– Помнишь, тридцать зим назад весна была ранняя да такая теплая, не чета прошедшей.

– Ага, а ты у меня тогда, кобель, знатную телку отбил, Пигалицей звали.

– Что значит, звали, вон она шире себя самой, десять оболтусов народила. Уже не Пигалица, а Пугалица какая-то.

– Знать и от тебя у нее кто-то имеется.

– Может быть и имеется, да дело не твое. Сам ты козел похотливый тогда был, да неверно таким и остался.

– Ах ты, мерзопакостник! А кто у меня Хаврошечку увел? Не ты ли!

– А ты у меня Душницу!

– А ты у меня Сушеницу!

– А я тебе сейчас в глаз!

– А я тебе рот наоборот!

– А я …!!!

Тут дверь заскрипела, и в нее ввалился здоровенный как медведь кузнец, и застыл смиренно у порога, комкая шапку.

– Простите, что прерываю, о Великие, ваши умные беседы, – молвил вошедший, – Беда у нас, замерзаем.

– Мы тоже мерзнем, но не жалуемся ведь, – ответствовал Великий Мудрец.

– Да у вас тут тепло, шкуры, дрова вам подносят. А я вот давеча выскочил быстрым скоком из хижины по малой нужде, пустил струйку, так она на лету и замерзла. Один конец дугой в снег воткнулся, а другой к уду прихватило. Пришлось откалывать.

– Что, уд? – заинтересовался шаман.

– Не, струйку, – ответил кузнец.

– Да-а-а, дела, – протянули Великие в один голос.

Помолчали.

– А чем от тебя так воняет, кузнец? – спросил шаман.

– Дык ходил я сквозь вьюгу на дальние склоны хворосту подсобрать. Ну там, где Вонючая падь и черных камней набросано. Глядь, дымок идет. Откуда, думаю? А там яма такая, сверху снега нет, а из земли тепло пробивается, каменья тлеют и духман стоит такой, что башка кругом идет. Я, конечно, погрелся чуток, вонючих камней на всякий случай подсобрал, да и деру оттуда. Вот вам принес, показать хотел.

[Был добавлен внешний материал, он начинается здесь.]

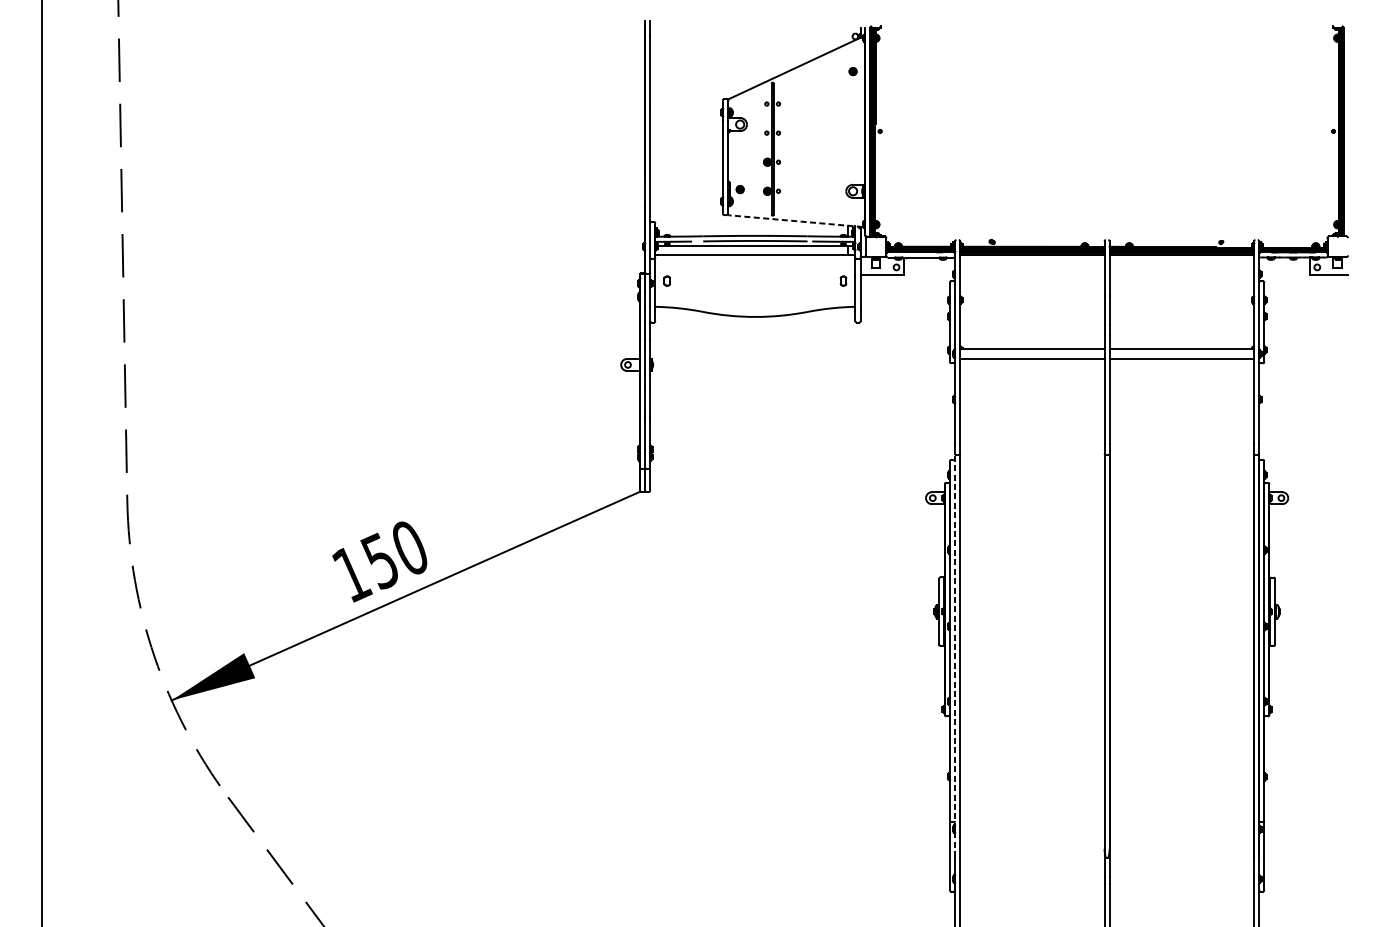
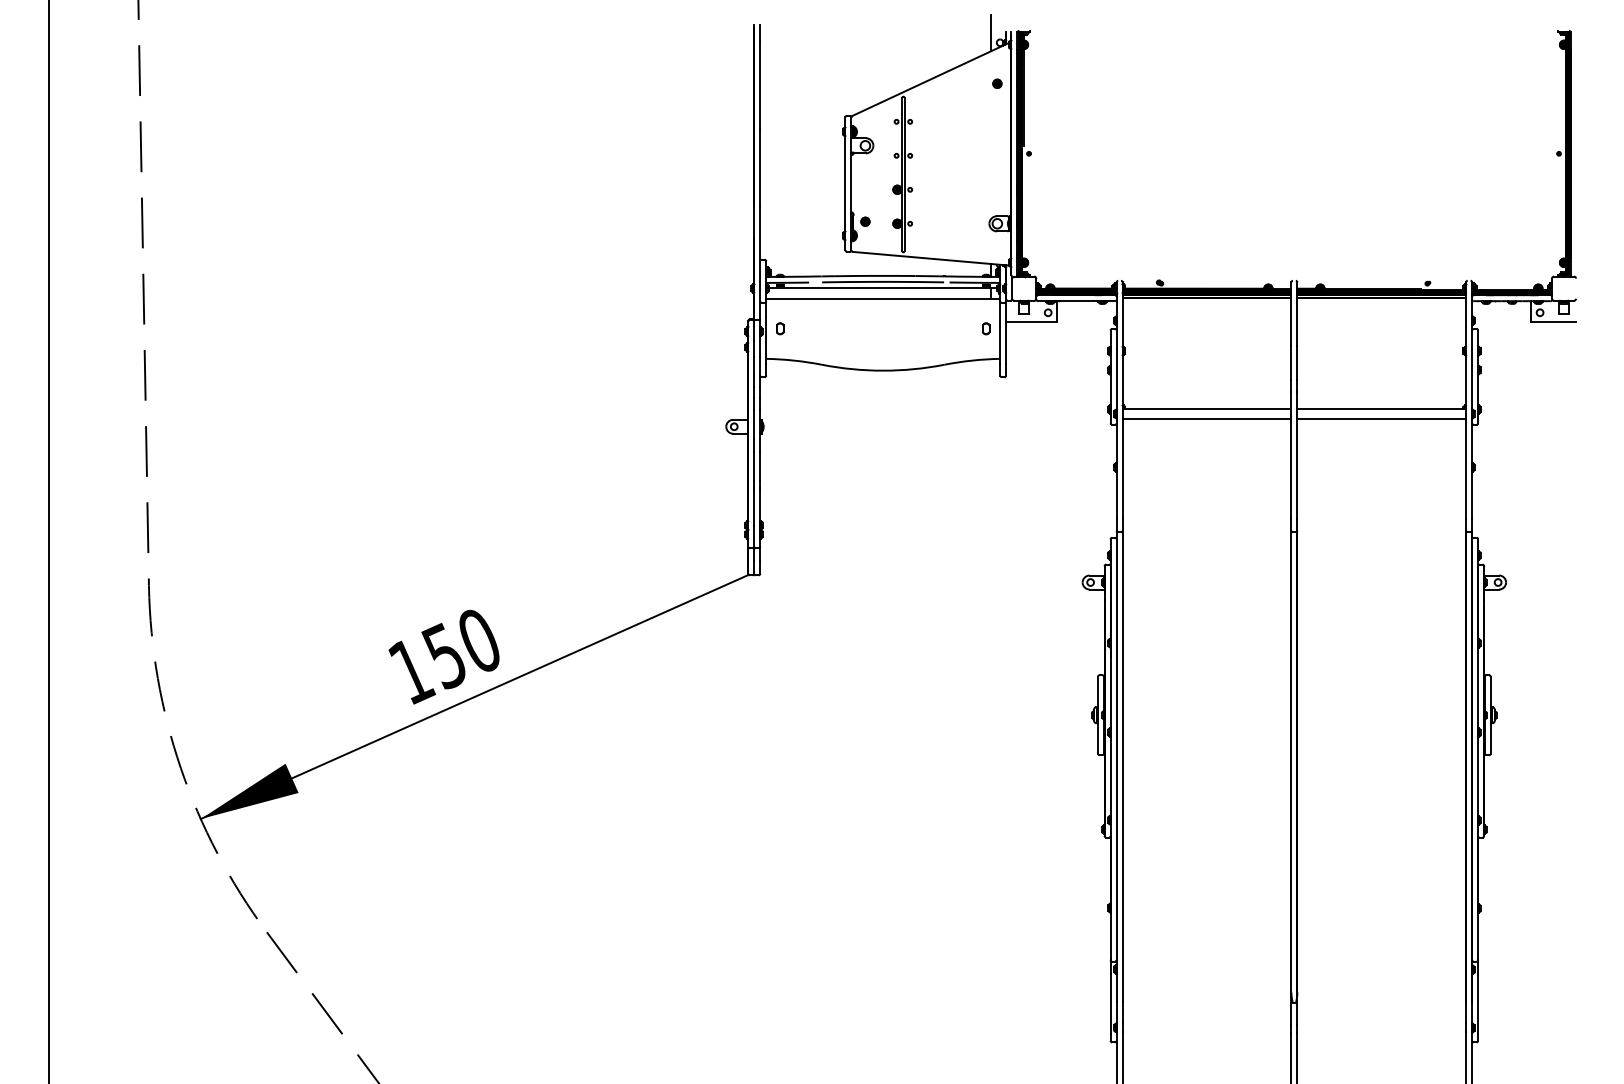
line: (848, 28) -> (991, 33), added
line: (795, 220) -> (930, 258), dashed -> solid
line: (954, 655) -> (1116, 766), dashed -> solid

– Зачем ты эту дрянь приволок? – взревел шаман. – Сие, брать нам еще Предки не велели. Выкинь! Выкинь сейчас же!

– Дык я подумал, раз дров нет, а камни сии хоть вонючие, но горючие, так хоть Великого Духа Огня покормить.

– Ты что!? Вонючими камнями Великого Духа Огня кормить собрался? Совсем сдурел, пустая башка! Только деревом, прутьями и сухой травой осокой. Ничем другим, ни-ни! Осквернишь Духа – станет он Скверным Духом, будет преследовать нас по ночам, душить своим перегаром. Ты же тоже, когда нажрешься чудной воды на дурь-траве настоянной, потом выхлоп имеешь, аки дракон какой.

– Но я, же хотел как лучше, – скуксился кузнец.

– Вон, вон отсюда, – вошел в раж шаман. – Сейчас-то я тебе в бубен дам, враз вспомнишь наказы Предков.

– Стой, погоди, успеешь его еще выгнать, – вступился вдруг Великий Мудрец.

– А, делайте, что хотите, – буркнул шаман, – Хоть заобнимайся с этим вонючкой, – и отвернулся.

– Вот что я тебе скажу, кузнец, – важно молвил Великий. – Есть древний способ тепло вернуть, только не всем он дается.

– Это какой же такой способ, о Мудрейший. Не тяни, скажи, сделай милость.

– Прознать надо петушье слово, кузнец, скажешь его, и тепло вернется.

– А кто знает петушье слово?

– Певень, конечно, кто же еще!

– Что, наш Певень?

– Ага!

– Так я ж его сейчас словлю!

– Вот и займись делом, нечего здесь нам вонять.

Кузнец мигом испарился. Певня ловить не пришлось. Он со своими курами зарылся в солому и дрожал от холода в углу птичника.

– Иди сюда, дорогой, – извлек его из убежища кузнец и поволок в кузню.

– Квок – издал сдавленный звук певень.

– Во, во, квок, квок, говори, говори, – заворковал кузнец.

В кузне певень был водружен на ковательный камень. Тускло мерцала коптилка, в очаге плавильной печи едва теплились уголья. Было темно, сыро, бесконечно уныло. Где они былые времена, когда веселый кузнец, голый по пояс, обливаясь потом, звонко долбил по железке тяжеленным каменным молотом.